Pop is so tightly woven into the fabric of everyday life that this problem — the part it plays in expanding the wallets of multinational corporations and billionaires — is almost impossible to grapple with. Yesterday, Majical Cloudz’s Devon Welsh tweeted, “The massive team of songwriters, producers, designers, make-up artists, TikTok executives, etc known as ‘Lady Gaga’ always knows how to cheer us up, right everybody?!” And, to be honest, yes — for a lot of people, this music acts as an almost chemical mood-lifter. Anyone on the internet when Beyonce and Megan Thee Stallion dropped their “Savage” remix a couple of weeks ago knows how swiftly and effectively pop music can lift a collective mood, even during lockdown. It might be a fanciful, naive idea, but it would be wonderful to experience this kind of culturally ubiquitous music without experiencing the niggling feeling that there are insidious networks of money and power coursing underneath the gloss.

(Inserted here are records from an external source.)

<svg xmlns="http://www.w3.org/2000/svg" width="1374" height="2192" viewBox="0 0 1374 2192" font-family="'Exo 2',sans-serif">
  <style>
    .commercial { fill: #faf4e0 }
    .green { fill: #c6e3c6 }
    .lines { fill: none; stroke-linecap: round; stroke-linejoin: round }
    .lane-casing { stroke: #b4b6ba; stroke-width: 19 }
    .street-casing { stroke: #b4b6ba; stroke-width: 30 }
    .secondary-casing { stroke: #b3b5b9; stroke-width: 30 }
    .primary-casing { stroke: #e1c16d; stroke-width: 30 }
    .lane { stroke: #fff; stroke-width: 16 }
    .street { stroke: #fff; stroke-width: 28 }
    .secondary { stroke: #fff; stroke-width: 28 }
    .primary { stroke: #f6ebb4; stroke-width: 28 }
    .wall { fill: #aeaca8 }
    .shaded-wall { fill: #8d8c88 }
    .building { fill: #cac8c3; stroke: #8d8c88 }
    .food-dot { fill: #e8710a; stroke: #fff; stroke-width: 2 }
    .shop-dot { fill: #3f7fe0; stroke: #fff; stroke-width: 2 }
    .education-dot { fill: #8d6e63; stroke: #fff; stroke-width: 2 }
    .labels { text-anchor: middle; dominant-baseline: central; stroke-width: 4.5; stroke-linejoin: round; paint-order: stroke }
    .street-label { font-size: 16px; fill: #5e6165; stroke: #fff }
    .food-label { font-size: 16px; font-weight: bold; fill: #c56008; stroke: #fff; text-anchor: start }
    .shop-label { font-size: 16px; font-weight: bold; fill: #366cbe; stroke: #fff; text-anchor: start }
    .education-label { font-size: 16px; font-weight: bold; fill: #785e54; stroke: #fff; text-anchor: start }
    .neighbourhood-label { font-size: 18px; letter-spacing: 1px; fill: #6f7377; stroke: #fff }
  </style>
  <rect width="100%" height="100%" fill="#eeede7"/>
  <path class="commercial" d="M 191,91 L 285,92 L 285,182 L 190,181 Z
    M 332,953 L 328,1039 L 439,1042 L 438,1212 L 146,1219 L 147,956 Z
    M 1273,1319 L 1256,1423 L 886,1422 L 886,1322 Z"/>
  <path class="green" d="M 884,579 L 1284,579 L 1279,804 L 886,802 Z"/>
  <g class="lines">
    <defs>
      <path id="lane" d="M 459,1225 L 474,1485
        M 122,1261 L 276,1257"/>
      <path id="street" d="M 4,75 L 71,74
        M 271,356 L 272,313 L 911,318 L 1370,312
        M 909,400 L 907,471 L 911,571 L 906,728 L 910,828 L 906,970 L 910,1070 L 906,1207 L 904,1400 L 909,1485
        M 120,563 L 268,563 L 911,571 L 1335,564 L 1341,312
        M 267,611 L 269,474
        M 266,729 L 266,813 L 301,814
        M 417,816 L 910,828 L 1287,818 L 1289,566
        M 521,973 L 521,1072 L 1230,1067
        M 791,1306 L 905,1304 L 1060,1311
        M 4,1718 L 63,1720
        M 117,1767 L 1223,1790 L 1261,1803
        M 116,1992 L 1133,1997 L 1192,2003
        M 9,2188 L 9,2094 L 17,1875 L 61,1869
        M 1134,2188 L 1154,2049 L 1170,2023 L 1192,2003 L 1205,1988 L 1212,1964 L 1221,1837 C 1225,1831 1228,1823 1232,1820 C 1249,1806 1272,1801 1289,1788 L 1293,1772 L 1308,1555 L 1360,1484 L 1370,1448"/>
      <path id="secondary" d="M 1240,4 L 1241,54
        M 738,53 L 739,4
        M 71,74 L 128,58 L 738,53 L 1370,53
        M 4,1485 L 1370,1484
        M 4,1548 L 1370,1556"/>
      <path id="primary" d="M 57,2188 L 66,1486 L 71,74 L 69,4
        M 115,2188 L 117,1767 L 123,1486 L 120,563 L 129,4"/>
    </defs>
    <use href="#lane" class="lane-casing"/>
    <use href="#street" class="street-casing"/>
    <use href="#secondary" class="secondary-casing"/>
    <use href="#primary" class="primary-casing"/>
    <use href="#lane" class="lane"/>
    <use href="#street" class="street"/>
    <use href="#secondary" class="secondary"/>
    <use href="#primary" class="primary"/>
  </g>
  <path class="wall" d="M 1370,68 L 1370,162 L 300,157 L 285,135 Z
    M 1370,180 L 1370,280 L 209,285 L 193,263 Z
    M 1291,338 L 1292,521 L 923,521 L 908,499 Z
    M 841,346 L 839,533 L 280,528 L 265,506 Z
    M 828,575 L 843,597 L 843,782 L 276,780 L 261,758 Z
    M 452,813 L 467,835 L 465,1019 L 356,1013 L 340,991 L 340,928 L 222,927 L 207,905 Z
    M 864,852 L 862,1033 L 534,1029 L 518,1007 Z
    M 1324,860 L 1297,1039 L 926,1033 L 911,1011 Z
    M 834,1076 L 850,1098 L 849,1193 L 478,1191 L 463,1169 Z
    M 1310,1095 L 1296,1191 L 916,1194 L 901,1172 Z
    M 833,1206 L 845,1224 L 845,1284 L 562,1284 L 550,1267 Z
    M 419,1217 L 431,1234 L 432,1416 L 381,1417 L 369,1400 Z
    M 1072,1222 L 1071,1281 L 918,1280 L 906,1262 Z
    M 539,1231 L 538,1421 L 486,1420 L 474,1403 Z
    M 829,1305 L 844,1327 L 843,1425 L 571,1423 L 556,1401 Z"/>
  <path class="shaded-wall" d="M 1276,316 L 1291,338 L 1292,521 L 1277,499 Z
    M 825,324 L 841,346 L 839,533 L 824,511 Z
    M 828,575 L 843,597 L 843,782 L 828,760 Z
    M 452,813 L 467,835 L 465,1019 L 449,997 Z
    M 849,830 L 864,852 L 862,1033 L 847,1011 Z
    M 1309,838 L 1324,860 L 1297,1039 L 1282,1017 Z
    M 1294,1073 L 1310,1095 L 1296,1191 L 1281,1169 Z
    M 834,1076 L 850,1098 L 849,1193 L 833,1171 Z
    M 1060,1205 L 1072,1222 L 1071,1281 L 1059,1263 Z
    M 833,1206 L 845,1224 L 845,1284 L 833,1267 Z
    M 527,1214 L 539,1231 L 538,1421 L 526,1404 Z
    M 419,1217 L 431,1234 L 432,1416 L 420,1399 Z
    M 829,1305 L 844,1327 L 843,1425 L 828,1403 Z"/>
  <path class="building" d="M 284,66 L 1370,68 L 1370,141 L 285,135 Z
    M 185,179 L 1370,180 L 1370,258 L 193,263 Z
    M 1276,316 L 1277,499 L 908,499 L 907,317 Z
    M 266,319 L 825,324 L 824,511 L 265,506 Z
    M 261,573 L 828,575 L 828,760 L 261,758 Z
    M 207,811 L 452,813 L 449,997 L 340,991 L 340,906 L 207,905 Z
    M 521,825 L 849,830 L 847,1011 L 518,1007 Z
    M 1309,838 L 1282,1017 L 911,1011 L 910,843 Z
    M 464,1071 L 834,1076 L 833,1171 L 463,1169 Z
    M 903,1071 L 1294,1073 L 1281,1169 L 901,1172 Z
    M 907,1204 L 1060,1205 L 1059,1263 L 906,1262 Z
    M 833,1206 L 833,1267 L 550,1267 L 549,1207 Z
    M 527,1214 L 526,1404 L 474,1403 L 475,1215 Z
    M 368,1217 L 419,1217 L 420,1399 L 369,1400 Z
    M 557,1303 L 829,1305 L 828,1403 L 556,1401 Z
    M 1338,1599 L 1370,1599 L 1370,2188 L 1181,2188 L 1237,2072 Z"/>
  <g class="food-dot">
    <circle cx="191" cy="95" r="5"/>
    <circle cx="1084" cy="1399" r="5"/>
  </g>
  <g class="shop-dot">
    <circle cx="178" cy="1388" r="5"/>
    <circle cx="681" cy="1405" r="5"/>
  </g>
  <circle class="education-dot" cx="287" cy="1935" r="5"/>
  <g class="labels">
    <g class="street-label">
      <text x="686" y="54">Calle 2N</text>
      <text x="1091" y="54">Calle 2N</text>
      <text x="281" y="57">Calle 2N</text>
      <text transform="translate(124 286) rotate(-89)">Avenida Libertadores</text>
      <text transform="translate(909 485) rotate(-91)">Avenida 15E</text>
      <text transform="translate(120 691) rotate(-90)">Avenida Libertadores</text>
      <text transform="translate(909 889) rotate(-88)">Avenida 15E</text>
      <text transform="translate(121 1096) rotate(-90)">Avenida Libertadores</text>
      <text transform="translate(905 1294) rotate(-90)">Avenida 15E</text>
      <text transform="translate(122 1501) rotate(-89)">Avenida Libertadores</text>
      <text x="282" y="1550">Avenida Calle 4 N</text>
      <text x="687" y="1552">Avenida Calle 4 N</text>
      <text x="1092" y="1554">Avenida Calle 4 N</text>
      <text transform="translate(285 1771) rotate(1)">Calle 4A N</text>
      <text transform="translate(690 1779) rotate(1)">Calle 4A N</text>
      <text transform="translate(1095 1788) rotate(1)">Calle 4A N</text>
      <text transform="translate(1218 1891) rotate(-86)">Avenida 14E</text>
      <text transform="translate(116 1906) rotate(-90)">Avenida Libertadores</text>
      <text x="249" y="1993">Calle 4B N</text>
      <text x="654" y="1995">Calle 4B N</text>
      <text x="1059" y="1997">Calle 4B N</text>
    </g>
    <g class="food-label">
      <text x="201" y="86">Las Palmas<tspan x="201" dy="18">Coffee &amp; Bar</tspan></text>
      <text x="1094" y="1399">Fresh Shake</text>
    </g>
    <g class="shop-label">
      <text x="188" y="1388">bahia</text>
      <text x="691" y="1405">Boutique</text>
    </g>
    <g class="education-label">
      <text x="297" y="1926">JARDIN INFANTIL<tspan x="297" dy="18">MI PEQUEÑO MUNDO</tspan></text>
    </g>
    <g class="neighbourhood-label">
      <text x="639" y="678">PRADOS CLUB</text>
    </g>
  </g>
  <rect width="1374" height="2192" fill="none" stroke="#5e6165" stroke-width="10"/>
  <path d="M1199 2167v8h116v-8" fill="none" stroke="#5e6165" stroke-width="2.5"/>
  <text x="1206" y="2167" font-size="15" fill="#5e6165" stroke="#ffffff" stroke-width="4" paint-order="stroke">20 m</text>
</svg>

Earlier this week, GEN’s Eve Peyser wrote about how, under the spectre of a pandemic, celebrity culture is merely “a chilling reminder of just how unequal the world is,” no longer valuable as frivolous content or escapism. It’s hard not to feel, to a degree, the same way about Chromatica. What might have been 45 minutes of sugary hedonism pre-pandemic now scans as a fun album that profoundly misread the room. Even if it can’t speak to a cultural mood, though, there is still value in Chromatica’s strange, gonzo sense of fun. Last night, when the album dropped in Australia, I put it on for my housemates. We were drunk, and we had fun listening, singing along to “Stupid Love” and “Rain On Me.” Strip the corporate affects and strange concept from it, and Chromatica is simply very good pop music, the perfect canvas to imbue with memories of stupid nights out (or in). There’s no harm in that.